## PROBLEM DETAILS:
When the line containing "- explanation: string" is found in the data below, copy it and each line after it through the line containing "- end_idx: number", exactly and with no others.

## DATA EXCERPTS:
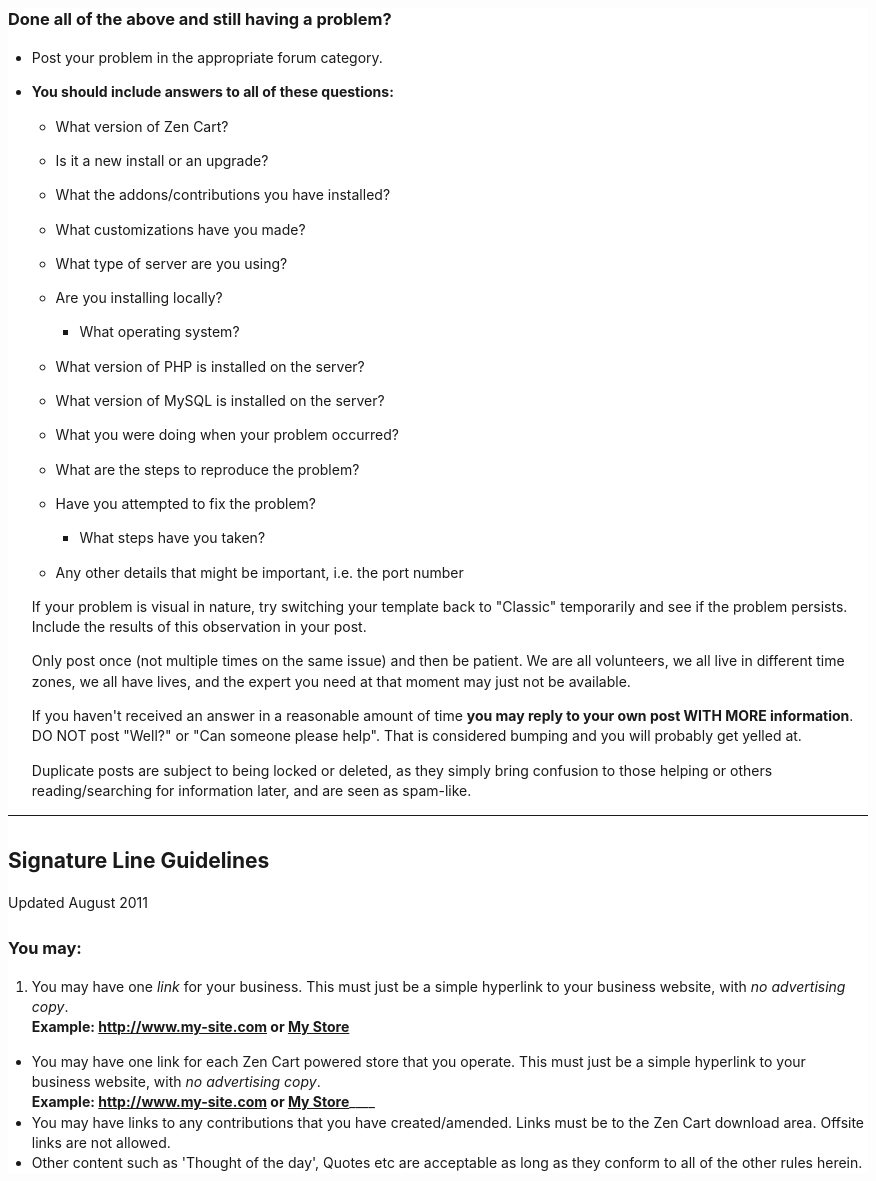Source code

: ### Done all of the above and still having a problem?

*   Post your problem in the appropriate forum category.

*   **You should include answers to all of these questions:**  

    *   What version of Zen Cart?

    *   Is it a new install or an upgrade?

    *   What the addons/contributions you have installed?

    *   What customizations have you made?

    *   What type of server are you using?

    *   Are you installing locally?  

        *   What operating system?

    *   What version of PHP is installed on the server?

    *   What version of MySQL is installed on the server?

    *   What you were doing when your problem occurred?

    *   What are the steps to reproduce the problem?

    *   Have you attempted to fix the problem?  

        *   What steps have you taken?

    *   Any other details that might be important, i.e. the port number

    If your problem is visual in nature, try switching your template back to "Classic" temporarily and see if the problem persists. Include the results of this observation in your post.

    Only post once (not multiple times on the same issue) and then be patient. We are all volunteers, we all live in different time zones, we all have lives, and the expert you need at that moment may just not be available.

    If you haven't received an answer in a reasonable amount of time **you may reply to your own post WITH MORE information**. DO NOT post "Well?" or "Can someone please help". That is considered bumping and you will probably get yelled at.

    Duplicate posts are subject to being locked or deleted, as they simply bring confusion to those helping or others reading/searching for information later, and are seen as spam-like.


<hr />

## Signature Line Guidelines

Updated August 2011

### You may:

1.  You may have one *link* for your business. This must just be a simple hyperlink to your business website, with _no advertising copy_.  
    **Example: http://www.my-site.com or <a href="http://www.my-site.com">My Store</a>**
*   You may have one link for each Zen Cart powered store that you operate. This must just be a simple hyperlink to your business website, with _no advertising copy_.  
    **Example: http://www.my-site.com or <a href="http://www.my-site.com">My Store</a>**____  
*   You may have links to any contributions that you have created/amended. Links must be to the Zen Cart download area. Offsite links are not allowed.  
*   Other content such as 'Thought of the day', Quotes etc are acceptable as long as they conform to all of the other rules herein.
...
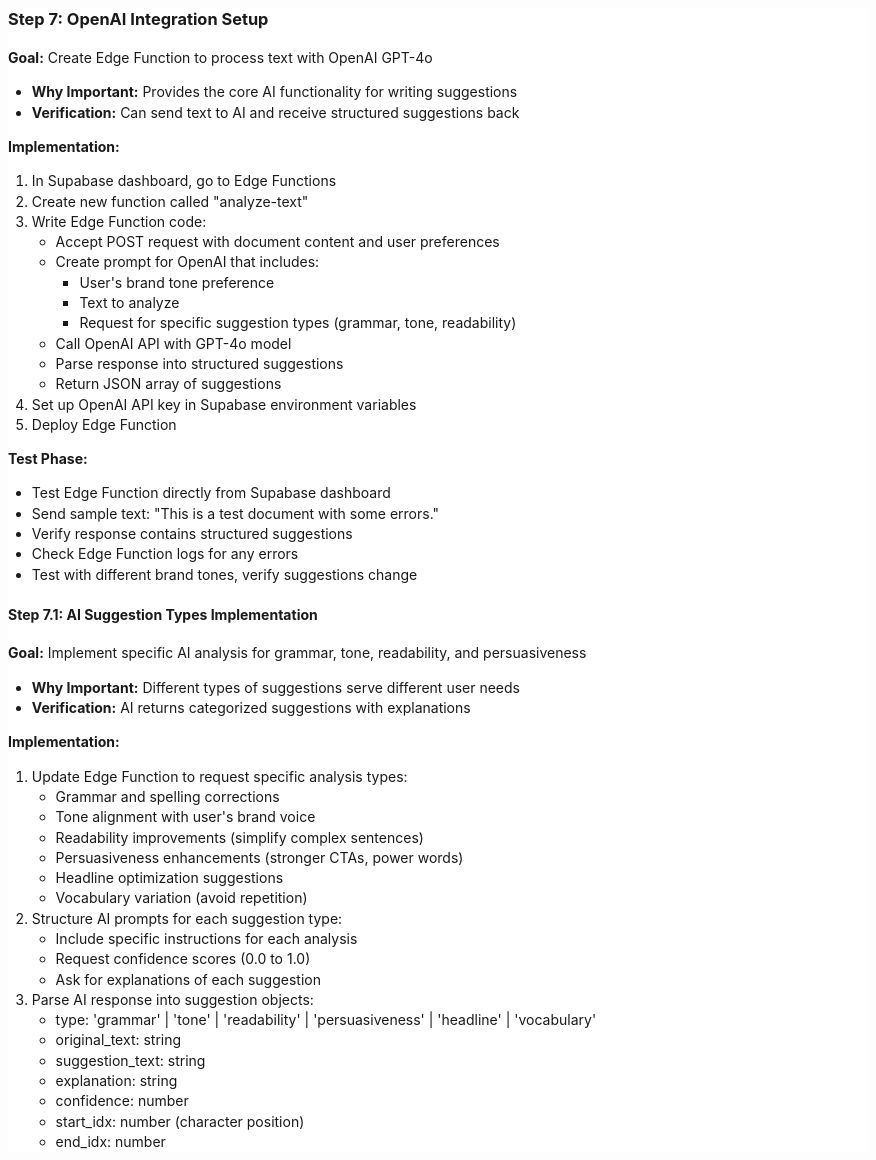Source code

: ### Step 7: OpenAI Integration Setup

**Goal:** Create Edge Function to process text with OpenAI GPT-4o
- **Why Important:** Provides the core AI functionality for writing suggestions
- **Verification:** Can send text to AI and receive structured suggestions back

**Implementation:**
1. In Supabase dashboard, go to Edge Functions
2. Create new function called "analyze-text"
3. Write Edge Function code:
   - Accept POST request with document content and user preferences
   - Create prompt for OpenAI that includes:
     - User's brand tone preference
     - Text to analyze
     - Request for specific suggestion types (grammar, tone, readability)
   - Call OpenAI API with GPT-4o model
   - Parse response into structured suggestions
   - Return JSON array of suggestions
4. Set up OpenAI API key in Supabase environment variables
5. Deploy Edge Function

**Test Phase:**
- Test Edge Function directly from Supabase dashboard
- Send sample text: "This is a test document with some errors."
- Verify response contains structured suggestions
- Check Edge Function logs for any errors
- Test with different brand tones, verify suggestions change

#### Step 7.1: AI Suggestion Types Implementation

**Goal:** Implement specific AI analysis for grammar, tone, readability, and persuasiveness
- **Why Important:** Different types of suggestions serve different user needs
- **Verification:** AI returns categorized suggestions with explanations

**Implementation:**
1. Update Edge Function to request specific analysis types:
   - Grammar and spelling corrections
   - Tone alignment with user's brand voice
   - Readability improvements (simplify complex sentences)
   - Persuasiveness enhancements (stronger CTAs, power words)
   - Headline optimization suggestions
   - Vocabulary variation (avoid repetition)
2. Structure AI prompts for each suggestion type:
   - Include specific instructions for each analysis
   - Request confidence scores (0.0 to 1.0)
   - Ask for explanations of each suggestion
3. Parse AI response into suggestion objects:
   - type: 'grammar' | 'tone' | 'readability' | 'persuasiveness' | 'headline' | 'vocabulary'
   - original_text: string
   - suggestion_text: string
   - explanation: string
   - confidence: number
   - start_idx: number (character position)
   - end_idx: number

## FINISHED TASK:
   - explanation: string
   - confidence: number
   - start_idx: number (character position)
   - end_idx: number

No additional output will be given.